Document excerpt:

▽

Easy there. Did you think my comments were directed at you personally?

The majority of Laker fans here in this thread did not whine about the call. In fact, there were more comments from others in this thread, than there were from laker fans. 

Peace.


----------



## mavsman (Jun 11, 2003)

I have to admit it was nice for once to see some of the calls go
against the Lakers.

What usually happens in Mav/Laker games is Shaq takes a
shoulder and plants it into the chest of a Maverick, knocking him to
the ground then goes up and dunks the ball.

The whistle blows, Shaq is awarded the basket and a foul shot.
The foul is called on the guy who got destroyed and Nellie blows
a gasket. From that time on Nellie is pissed off and it seems like
call after call goes the way of the Lakers until Nelson can't take it
anymore and blows up in a ref's face. Of course he is T'ed up.

For once the Lakers had to see what it is like to have some calls
go the other way. And they did not handle it any better than
other teams do when they feel like they are getting screwed.


----------



## pavlo11 (Jul 8, 2003)

Does Steve Javie have nuts? :no:


----------



## jstempi (Jul 23, 2003)

> Originally posted by <b>mavsman</b>!
> I have to admit it was nice for once to see some of the calls go
> against the Lakers.
> 
> ...


Hilarious, simply hilarious. I know you are jealous of Shaq;s skills but you dont have to pretend that every move Shaq makes is a charging foul. Certainly he does charge sometimes and he gets called for it. I think you are upset because you have nobody that can even contain Shaq so you make up stories about every move being a charge. 

I see you couldn't resist bringing up the childish and unproven conspiracy theory about the refs. Unfortunately, the reason why the lakers seem to get so many calls is because they (before this season) had two players that are difficult to contain and get fouled a lot. Most teams only have one of these types of players. As a result, the lakers get a lot of calls because they get fouled a lot. Now that they have 4 players who can create and historically get to the line often, the whining from laker haters has worsened. I'd encourage you to think of the obvious before dreaming up some conspiracy theory the next time you want to bash the lakers. 




> The foul is called on the guy who got destroyed and Nellie blows a gasket. From that time on Nellie is pissed off and it seems like call after call goes the way of the Lakers until Nelson can't take it anymore and blows up in a ref's face. Of course he is T'ed up.


I'd be frustrated too if my team couldnt play defense and, as a result, gets called for a ton of fouls. Maybe he should trade for some defensive guys and not think that he can outscore every team every night. Most people learn from the past, but not the Mavs. 



> For once the Lakers had to see what it is like to have some calls go the other way. And they did not handle it any better than other teams do when they feel like they are getting screwed.


Javie was pissed at the Lakers even before the game for putting the malone elbow to nash's ugly mug on the big screen before the game. The first chance he got, javie blew up and T'd up Payton. payton should have handled it better and so should have the rest. 

If you knew anything about Javie's and kersey's (another official) history with the lakers you'd realize that the lakers have had many games where calls didnt go their way, saying this is the first time shows your ignorance and if you do not retract it then you're clearly just hating. The difference is that the Lakers were on the bad end of calls because of something that happened outside of the actual game whereas the mavs are usually on the bad end of the calls because they cant play defense.

△

From the basketball forum thread above, print verbatim the stretch that opens with the words containing "The majority of" and closes with "(Jun 11, 2003)".

Data extract:
▽

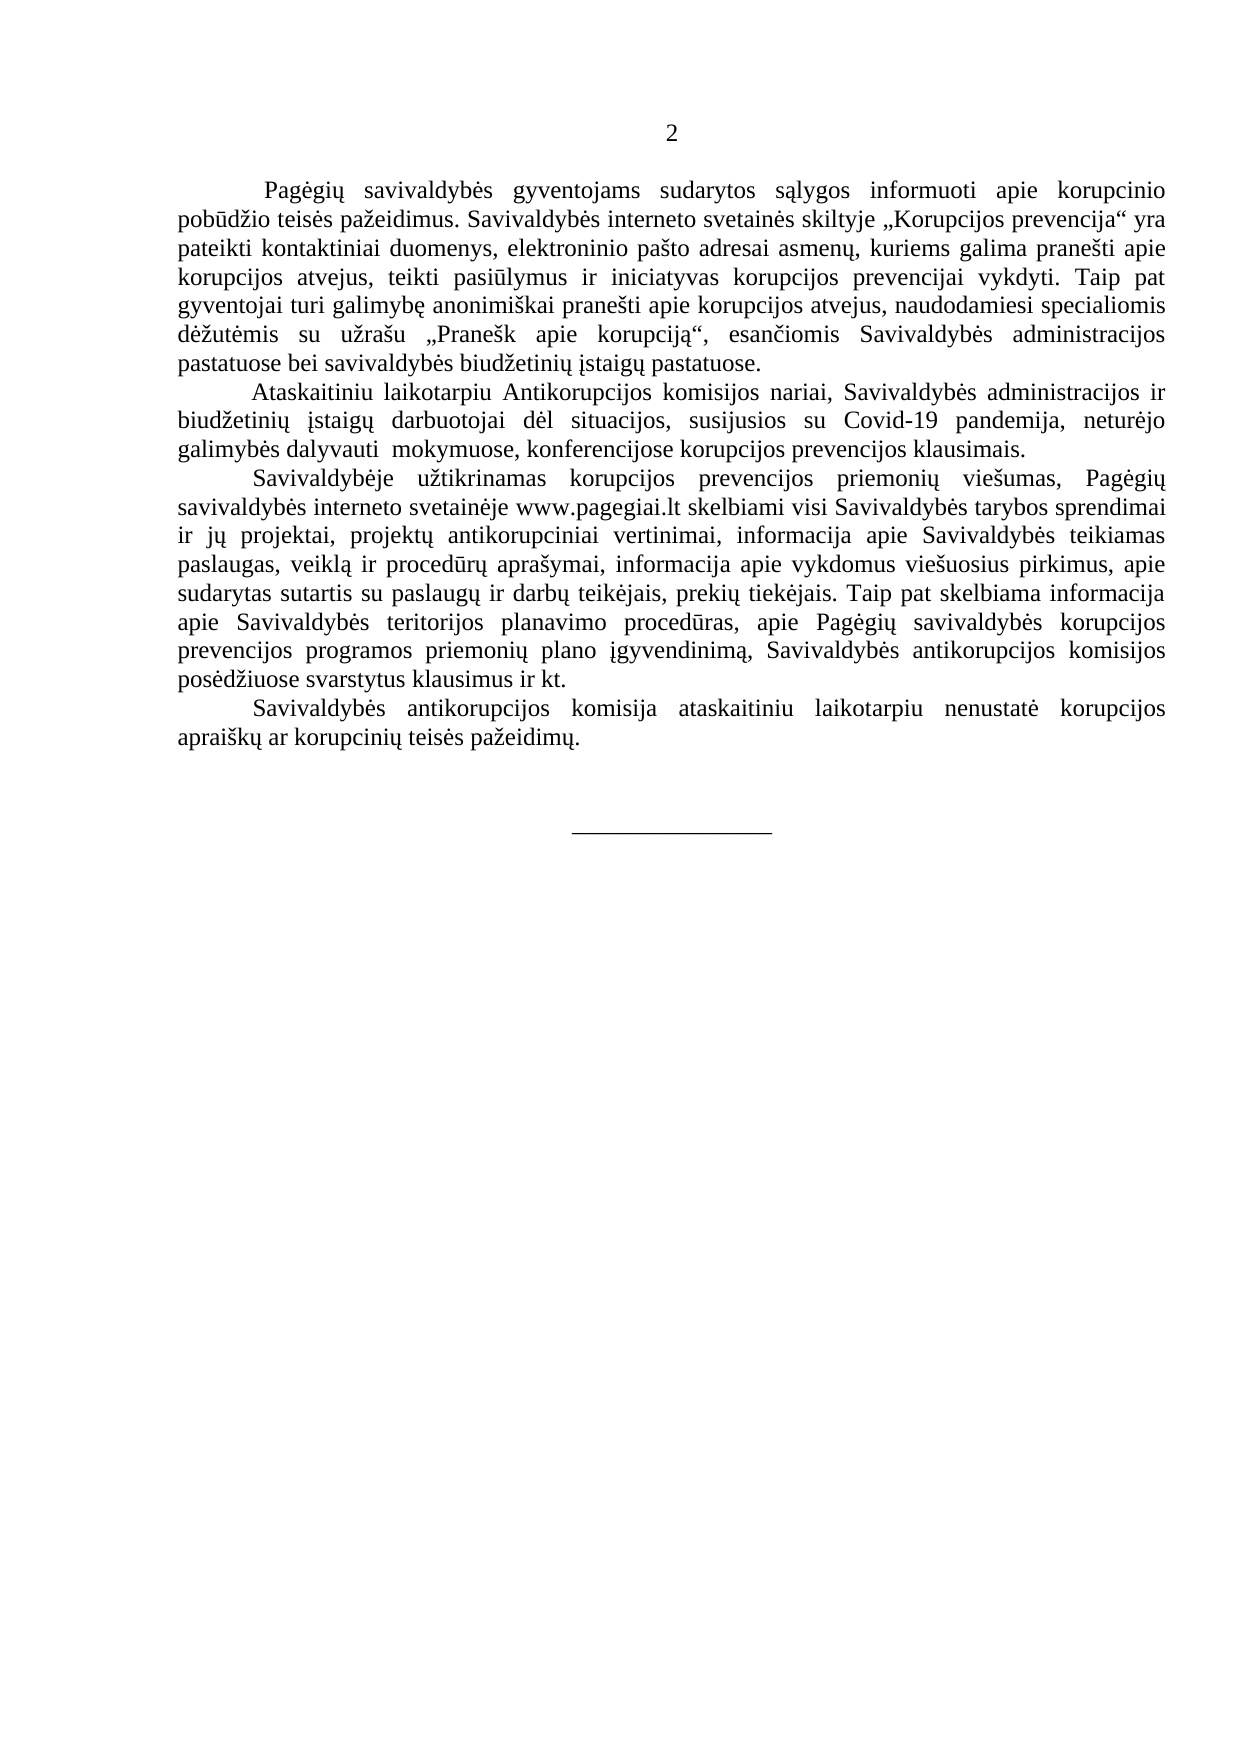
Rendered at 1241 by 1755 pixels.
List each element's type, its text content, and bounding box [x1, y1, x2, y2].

△

Exercise response:
The majority of Laker fans here in this thread did not whine about the call. In fact, there were more comments from others in this thread, than there were from laker fans. 

Peace.


----------



## mavsman (Jun 11, 2003)